Italy. 91 minutes. Directed by “Mickey Lion” (pseudonym for Mario Bava & Alfredo Leone), 1975. Cast is the same as Lisa and the Devil, with the addition of Robert Alda.

How could Lisa and the Devil possibly be more tedious and incoherent?

Apparently it a major commercial flop in Italy, and when producer Alfredo Leone shopped the film at Cannes, he couldn’t find anyone willing to buy it for the American market. Leone’s response to this was to throw Bava off the project, shoot a bunch of new footage with Elke Sommer and Robert Alda, and use the new footage to repurpose the film into a tale of demonic possession: The House of Exorcism.

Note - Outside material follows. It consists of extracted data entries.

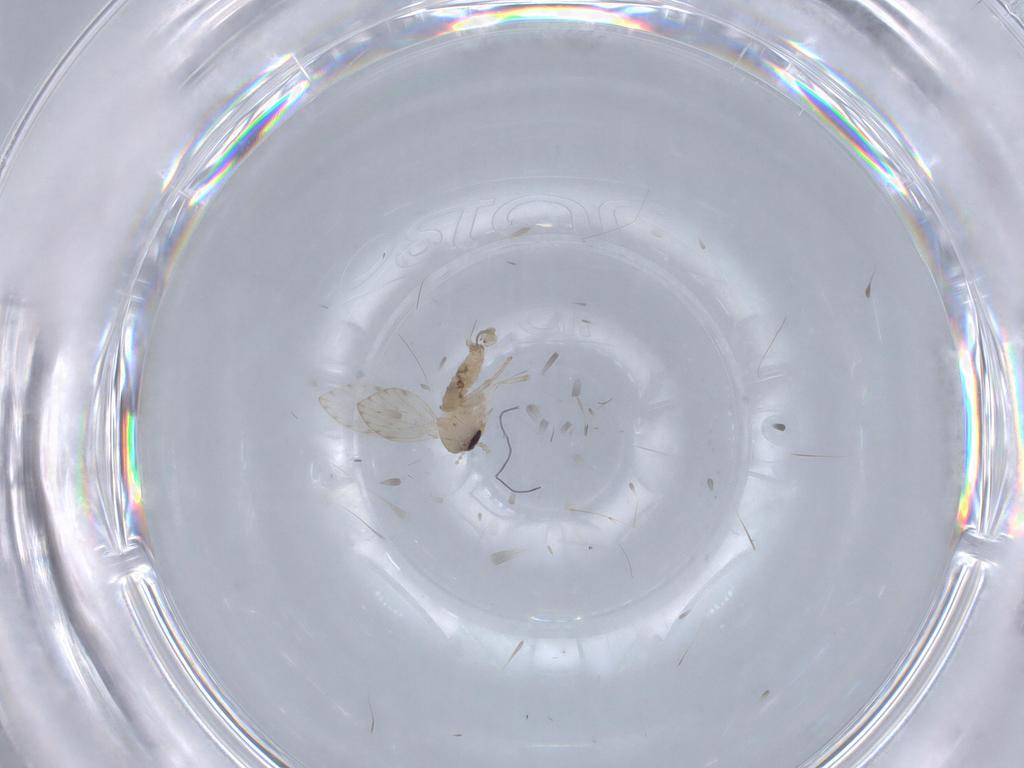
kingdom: Animalia
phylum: Arthropoda
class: Insecta
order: Diptera
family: Psychodidae
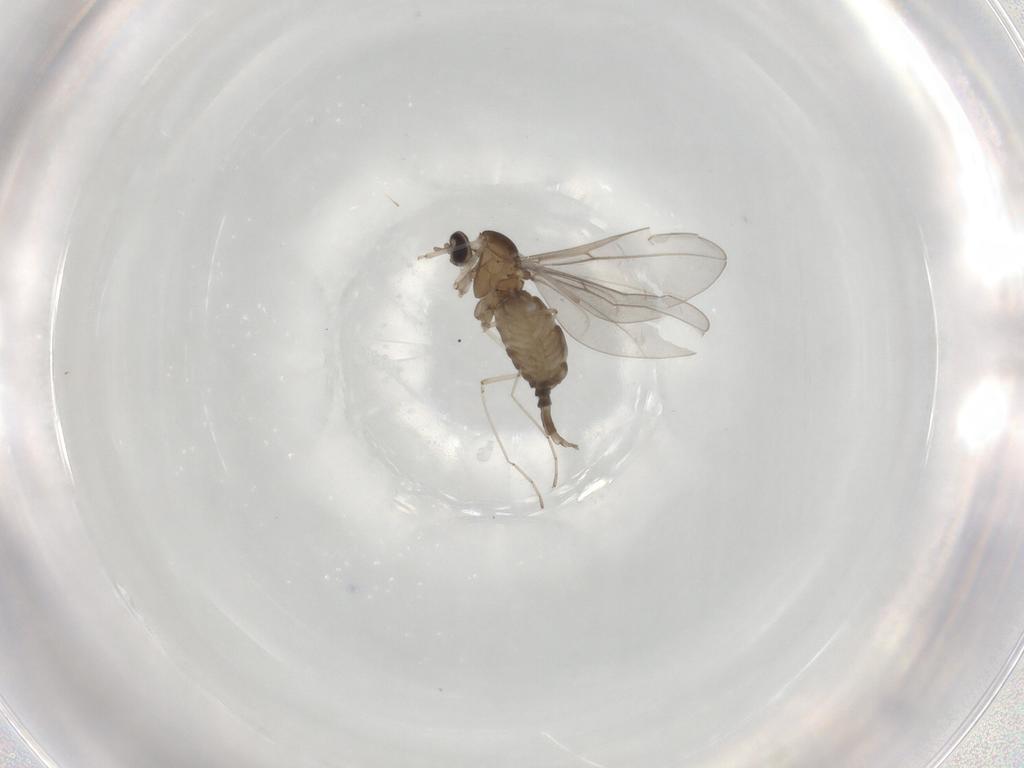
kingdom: Animalia
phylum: Arthropoda
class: Insecta
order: Diptera
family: Cecidomyiidae
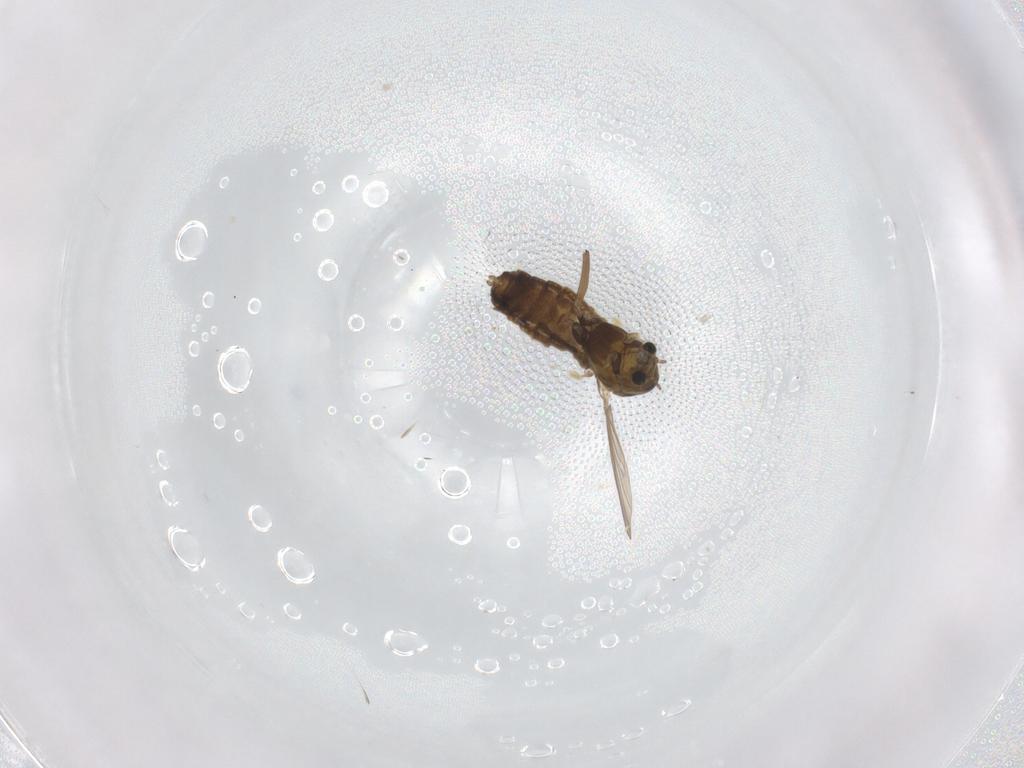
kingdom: Animalia
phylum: Arthropoda
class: Insecta
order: Diptera
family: Chironomidae
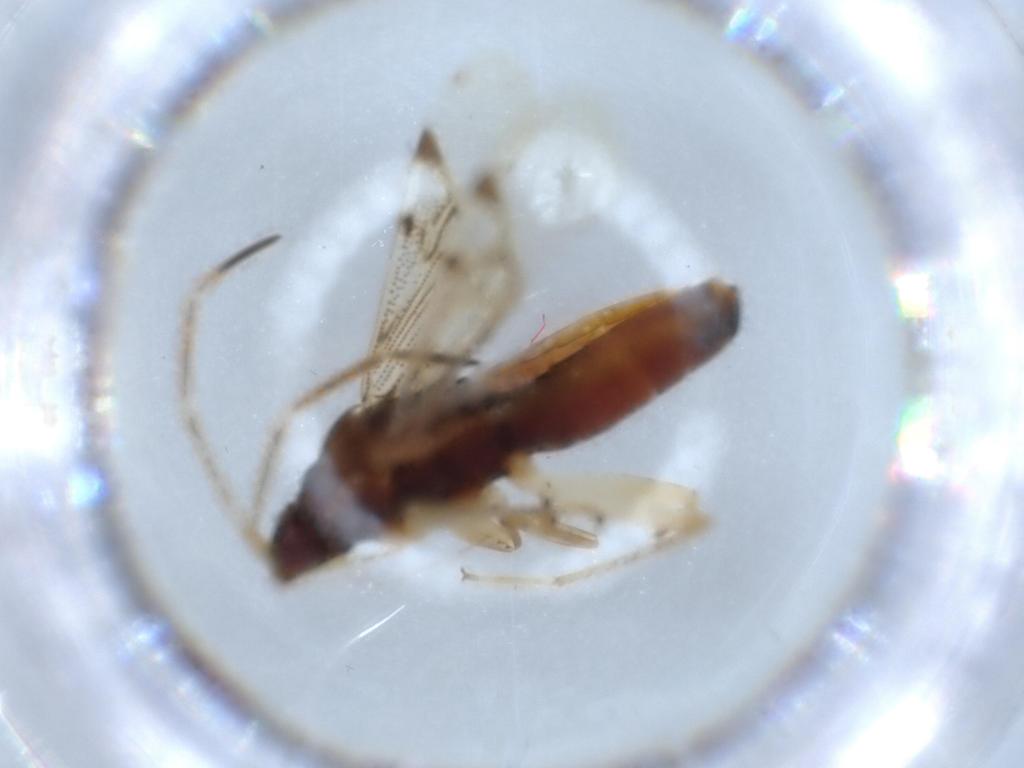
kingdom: Animalia
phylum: Arthropoda
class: Insecta
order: Hemiptera
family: Rhyparochromidae
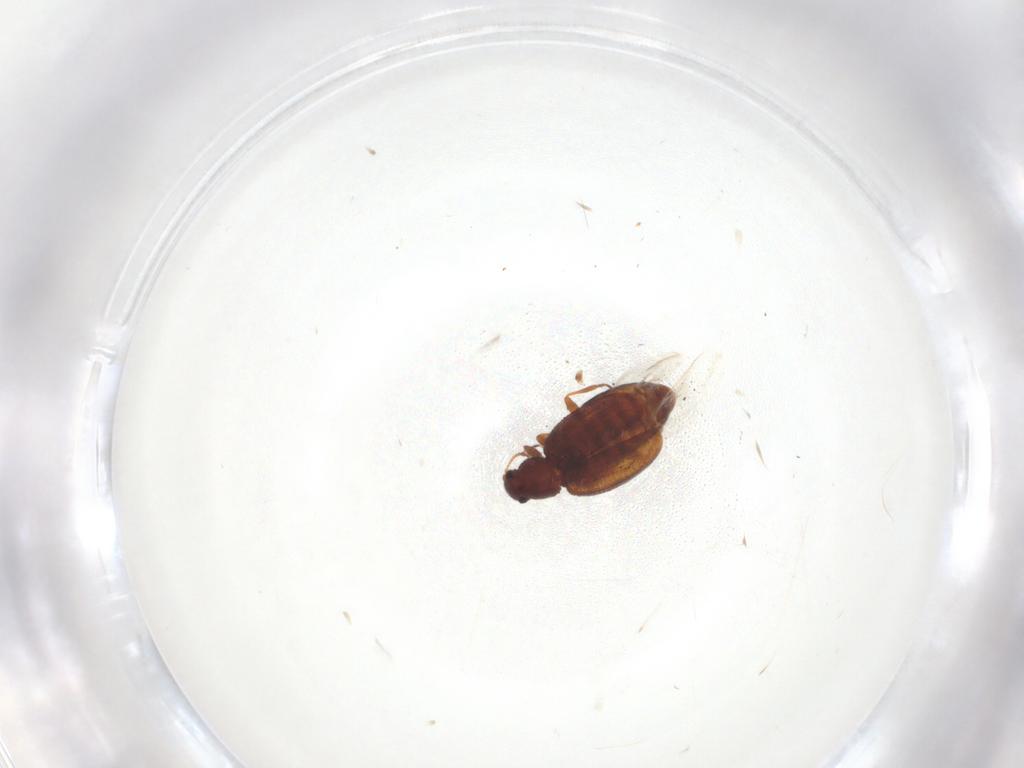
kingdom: Animalia
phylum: Arthropoda
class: Insecta
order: Coleoptera
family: Latridiidae
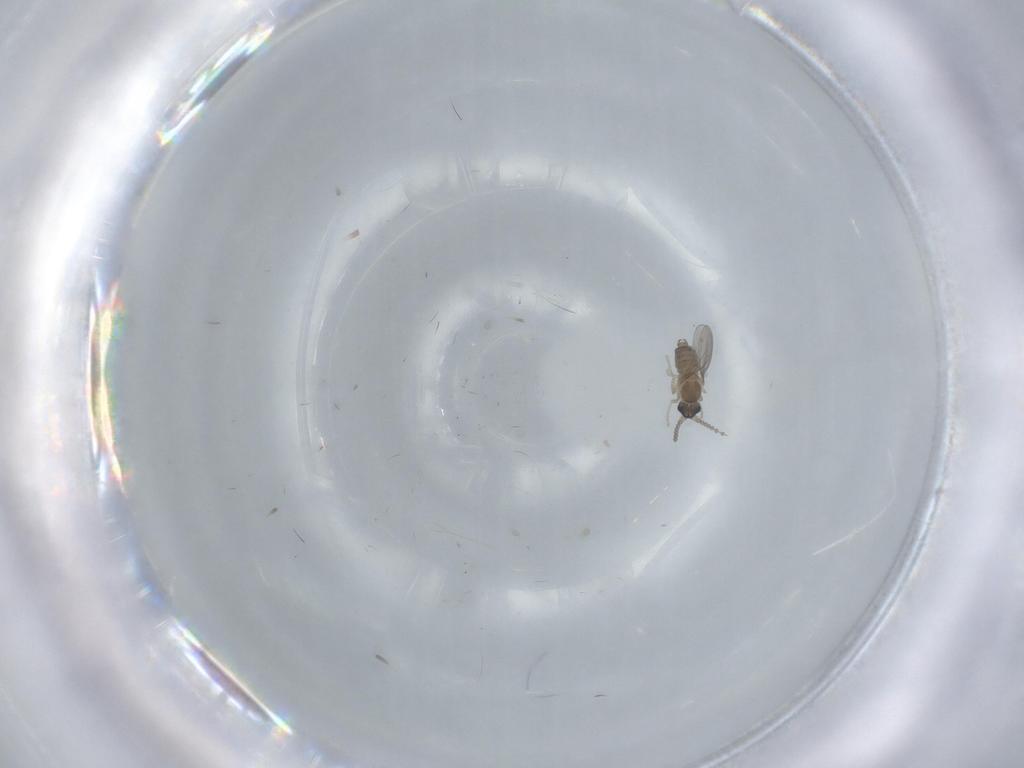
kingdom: Animalia
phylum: Arthropoda
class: Insecta
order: Diptera
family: Cecidomyiidae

I doubt you’ll be surprised to hear that House is not an improvement over Lisa. Leone cut about twenty minutes out of Bava’s original film; for the most part, I didn’t notice the cuts. The most notable exception was the ending, easily the best thing about Lisa. Sadly, none of the footage where Lisa just sits around like a frog on a log instead of saying things like “Why do keep calling me Elena, which is not my name?” and “It’s 1973, I’m a grown woman, and it’s not for Maximilian, whom I just met, to tell you whether I’m staying or leaving” or even “What the fuck is wrong with you people?” was excised, thus neatly not solving Lisa’s biggest problem, to wit, the irritating passivity of its protagonist.

Leone’s footage turns Bava’s into a flashback, a story Sommer tells Alda (playing a conveniently-placed Catholic priest) about something that once happened to her, which is kinda weird, considering that, in the flashback, Leandro (Telly Savalas’s character) remembers things that happened between himself and Lisa right before Alda’s character stepped into the picture. So while the implication is that the events of Lisa happened in the past, the clumsy editing actually implying that the two sets of footage are happening at the same time.

The new frame story is, if anything, even duller than that of Lisa, and mainly consist of Sommer screaming epic bouts of profanity (“Get your shitty hands off me, asslicker!”) and puking on Alda while he tries to keep calm and exorcise whatever it is that’s got a hold of Lisa. Most of it comes off as a limp attempt to rip off The Exorcist, although at one point Alda hallucinates a hot naked woman, and towards the end, Sommer vomits up a frog. None of it helps bring any degree of coherence to the finished product, but I mean, wow. Elke Sommer urps up a frog and it flops to the floor. I’ve never seen anything like that anywhere.

So, yes, The House of Exorcism is inferior to Lisa and the Devil. And yet…I respect it, to a small degree, because I have never seen a frog crawl out of a German sex kitten’s mouth before.